───── Records shown ─────

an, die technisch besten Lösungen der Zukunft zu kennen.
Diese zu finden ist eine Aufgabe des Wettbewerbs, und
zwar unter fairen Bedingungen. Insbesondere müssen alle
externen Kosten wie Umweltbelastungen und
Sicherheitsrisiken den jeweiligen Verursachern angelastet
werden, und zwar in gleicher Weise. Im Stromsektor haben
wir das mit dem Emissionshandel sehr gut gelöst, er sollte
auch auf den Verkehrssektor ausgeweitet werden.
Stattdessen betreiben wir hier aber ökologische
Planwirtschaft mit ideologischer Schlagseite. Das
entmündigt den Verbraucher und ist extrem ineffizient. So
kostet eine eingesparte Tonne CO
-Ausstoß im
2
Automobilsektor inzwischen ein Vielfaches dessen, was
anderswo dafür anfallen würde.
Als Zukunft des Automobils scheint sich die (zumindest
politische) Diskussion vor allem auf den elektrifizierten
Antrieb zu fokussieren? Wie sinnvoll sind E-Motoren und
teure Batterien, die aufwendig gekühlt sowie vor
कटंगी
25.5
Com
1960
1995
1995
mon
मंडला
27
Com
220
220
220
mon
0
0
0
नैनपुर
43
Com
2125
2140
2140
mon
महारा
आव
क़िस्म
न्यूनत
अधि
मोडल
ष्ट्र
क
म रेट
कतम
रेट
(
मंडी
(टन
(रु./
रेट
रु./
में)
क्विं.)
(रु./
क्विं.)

─────
───── Records shown ─────

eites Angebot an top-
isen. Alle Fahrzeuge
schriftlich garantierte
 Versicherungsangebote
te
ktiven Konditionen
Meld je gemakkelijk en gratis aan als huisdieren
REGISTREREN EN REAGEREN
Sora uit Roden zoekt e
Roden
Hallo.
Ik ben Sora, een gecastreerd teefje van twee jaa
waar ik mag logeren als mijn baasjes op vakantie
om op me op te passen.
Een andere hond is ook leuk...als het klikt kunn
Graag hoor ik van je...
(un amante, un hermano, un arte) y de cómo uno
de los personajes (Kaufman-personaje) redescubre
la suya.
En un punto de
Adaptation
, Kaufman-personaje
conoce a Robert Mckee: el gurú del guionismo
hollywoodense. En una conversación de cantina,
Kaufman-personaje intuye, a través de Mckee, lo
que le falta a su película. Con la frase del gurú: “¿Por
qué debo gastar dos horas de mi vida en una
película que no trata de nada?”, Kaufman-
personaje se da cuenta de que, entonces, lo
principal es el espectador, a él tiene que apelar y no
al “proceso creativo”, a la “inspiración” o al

─────

Task item
Each line that holds the word "Sora" should be extracted from the records.

Response to this exercise
Sora uit Roden zoekt e
Ik ben Sora, een gecastreerd teefje van twee jaa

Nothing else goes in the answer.